TO DO
a) List every dollar amount that appears in the passage on pandemic relief spending, and state briefly what each one refers to.
b) Reproduce word for word everything in the passage on pandemic relief spending from "As the economy" down to "many they purchased.".

EXCERPTED PASSAGE
★ ★ ★

Congress has authorized more than $3.6 trillion of relief spending for individuals, businesses, and state governments. About half has been spent as of the beginning of June.
Much of the aid to date served as a floor for the economy to rest on while “non-essential” functions closed or operated at reduced capacity. The new aid and assistance available through existing programs, such as unemployment insurance, serve as temporary measures to allow public health officials to control the coronavirus pandemic.
The economic recovery will ultimately be dictated by our ability and willingness to return to work, which necessitates an appropriately scaled reopening and public cooperation with health measures. The trillions in pandemic spending have direct and immediate benefits to the recipients, but federal aid cannot keep a shuttered economy on life support forever. The spending will ultimately distort incentives, which could be costly during the recovery.
To keep people connected to their employers and businesses afloat, Congress created several new programs, including the popular Paycheck Protection Program, a loan program for small businesses to keep their payrolls up. However, workers face different incentives. Under Congress’s expanded unemployment benefits, through the end of July it’s more profitable not to work than to work for as many as 3 in 4 workers.
The economic recovery will ultimately be dictated by our ability and willingness to return to work.
If extended, the additional $600 weekly unemployment benefit could create a more sluggish labor market, deepening the recession and delaying the recovery by slowing workers return to employment. Businesses receiving loans and other government subsidies, such as direct grants to the airline industry and other loans to businesses, will face new government restrictions and public pressure against changing employment levels or other decisions necessary to retool for the post-crisis economy.
Following state reopenings, employment bounced back faster than most economists thought possible. In May and June, U.S. businesses brought back 7.3 million jobs, making up about a quarter of lost employment.
Amid continued public health uncertainties, it may be necessary for Congress to provide more gradual off-ramps to new and expanded programs, like unemployment, but safely reopening commercial society must continue to be the focus.
As the economy transitions from the safety net that allowed states to shutter large swaths of their economies, many will call for new policies designed to restart ailing industries and jumpstart employment. Past attempts at economic stimulus show that governments can’t spend their way into economic recovery.
Stimulus spending is more than just a waste of taxpayer dollars; stimulus destroys jobs and shrinks private sector growth. The 2009 stimulus channeled over $500 million to Solyndra, only to have the solar manufacturer go bankrupt. Smaller projects, like a Nevada biomass electricity plant, shut its doors after federal funding stopped, and the “cash for clunkers” program, to subsidized new vehicle purchases, simply changed when people bought cars, not how many they purchased.
The Great Recession policies demonstrated the inability of government spending programs to boost private activity or increase total output. The private sector, not Washington, must lead the economic recovery.
Spending authorized by Congress to date is projected to increase debt-to-GDP levels above 100 percent by the end of 2020. Higher levels of public spending and debt can crowd out private investment directly, and if spending isn’t quickly brought under control, it means tax increases on every American are around the corner.
Past attempts at economic stimulus show that governments can’t spend their way into economic recovery.
The House of Representatives passed an additional $3.4 trillion stimulus bill in May and another $1.5 trillion infrastructure bill at the end of June. If passed into law, these “stimulus” bills would have the lasting legacy of larger debts, higher taxes, and slower economic recovery.

★ ★ ★

AVAILABLE DATA
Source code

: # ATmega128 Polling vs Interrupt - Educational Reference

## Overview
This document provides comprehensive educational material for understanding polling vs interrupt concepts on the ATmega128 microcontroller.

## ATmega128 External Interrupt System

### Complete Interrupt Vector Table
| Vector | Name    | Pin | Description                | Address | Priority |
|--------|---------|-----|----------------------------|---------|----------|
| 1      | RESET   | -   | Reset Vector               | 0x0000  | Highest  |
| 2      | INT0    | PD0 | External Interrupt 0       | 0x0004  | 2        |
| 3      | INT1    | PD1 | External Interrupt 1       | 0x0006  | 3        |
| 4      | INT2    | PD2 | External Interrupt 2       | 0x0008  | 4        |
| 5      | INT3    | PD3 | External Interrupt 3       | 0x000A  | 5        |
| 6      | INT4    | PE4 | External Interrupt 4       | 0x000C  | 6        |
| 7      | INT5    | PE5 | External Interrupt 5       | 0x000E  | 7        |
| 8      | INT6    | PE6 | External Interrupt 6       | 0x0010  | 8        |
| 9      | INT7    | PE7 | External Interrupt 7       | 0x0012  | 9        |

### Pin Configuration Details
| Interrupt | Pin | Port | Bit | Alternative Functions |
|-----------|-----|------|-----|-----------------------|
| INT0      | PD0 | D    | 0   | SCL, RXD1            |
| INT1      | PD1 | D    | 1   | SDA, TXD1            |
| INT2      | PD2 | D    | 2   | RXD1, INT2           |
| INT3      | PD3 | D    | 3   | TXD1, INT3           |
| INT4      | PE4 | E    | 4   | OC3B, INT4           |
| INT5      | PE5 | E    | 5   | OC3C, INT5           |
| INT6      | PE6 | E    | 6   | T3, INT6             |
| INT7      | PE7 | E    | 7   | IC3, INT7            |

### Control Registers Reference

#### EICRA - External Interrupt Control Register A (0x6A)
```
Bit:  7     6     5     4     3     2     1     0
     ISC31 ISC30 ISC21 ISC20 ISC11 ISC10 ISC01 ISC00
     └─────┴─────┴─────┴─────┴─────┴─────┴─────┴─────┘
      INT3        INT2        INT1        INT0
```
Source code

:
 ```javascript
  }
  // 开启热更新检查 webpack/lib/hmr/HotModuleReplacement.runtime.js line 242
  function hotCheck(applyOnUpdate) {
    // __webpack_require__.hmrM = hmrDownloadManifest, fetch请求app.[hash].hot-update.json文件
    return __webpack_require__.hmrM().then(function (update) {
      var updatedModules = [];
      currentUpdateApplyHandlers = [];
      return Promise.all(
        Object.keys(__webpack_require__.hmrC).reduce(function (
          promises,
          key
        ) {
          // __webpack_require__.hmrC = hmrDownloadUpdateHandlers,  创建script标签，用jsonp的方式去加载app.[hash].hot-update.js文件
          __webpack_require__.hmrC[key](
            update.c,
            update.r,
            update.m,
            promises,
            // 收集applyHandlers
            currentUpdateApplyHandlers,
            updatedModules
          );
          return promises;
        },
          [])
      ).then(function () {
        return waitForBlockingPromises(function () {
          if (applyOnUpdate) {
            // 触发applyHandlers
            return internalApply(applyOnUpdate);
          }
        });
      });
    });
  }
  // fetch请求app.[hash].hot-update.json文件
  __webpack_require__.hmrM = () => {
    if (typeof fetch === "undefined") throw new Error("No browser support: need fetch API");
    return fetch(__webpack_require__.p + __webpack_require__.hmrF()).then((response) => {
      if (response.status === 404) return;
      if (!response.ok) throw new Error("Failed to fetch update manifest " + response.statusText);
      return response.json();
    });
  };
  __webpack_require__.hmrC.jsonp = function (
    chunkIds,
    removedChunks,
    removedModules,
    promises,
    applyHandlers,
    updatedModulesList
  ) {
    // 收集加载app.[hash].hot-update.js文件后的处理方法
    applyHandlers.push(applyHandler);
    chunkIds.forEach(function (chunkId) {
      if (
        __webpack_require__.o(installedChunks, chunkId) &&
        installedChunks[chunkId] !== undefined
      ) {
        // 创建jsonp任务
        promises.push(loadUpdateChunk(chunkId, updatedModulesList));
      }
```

★ ★ ★

EXPECTED RESULTS
a)
- $3.6 trillion: relief spending Congress has authorized for individuals, businesses, and state governments
- $600: the additional weekly unemployment benefit
- Over $500 million: the 2009 stimulus funds channeled to Solyndra
- $3.4 trillion: the additional stimulus bill the House of Representatives passed in May
- $1.5 trillion: the infrastructure bill the House of Representatives passed at the end of June

b)
As the economy transitions from the safety net that allowed states to shutter large swaths of their economies, many will call for new policies designed to restart ailing industries and jumpstart employment. Past attempts at economic stimulus show that governments can’t spend their way into economic recovery.
Stimulus spending is more than just a waste of taxpayer dollars; stimulus destroys jobs and shrinks private sector growth. The 2009 stimulus channeled over $500 million to Solyndra, only to have the solar manufacturer go bankrupt. Smaller projects, like a Nevada biomass electricity plant, shut its doors after federal funding stopped, and the “cash for clunkers” program, to subsidized new vehicle purchases, simply changed when people bought cars, not how many they purchased.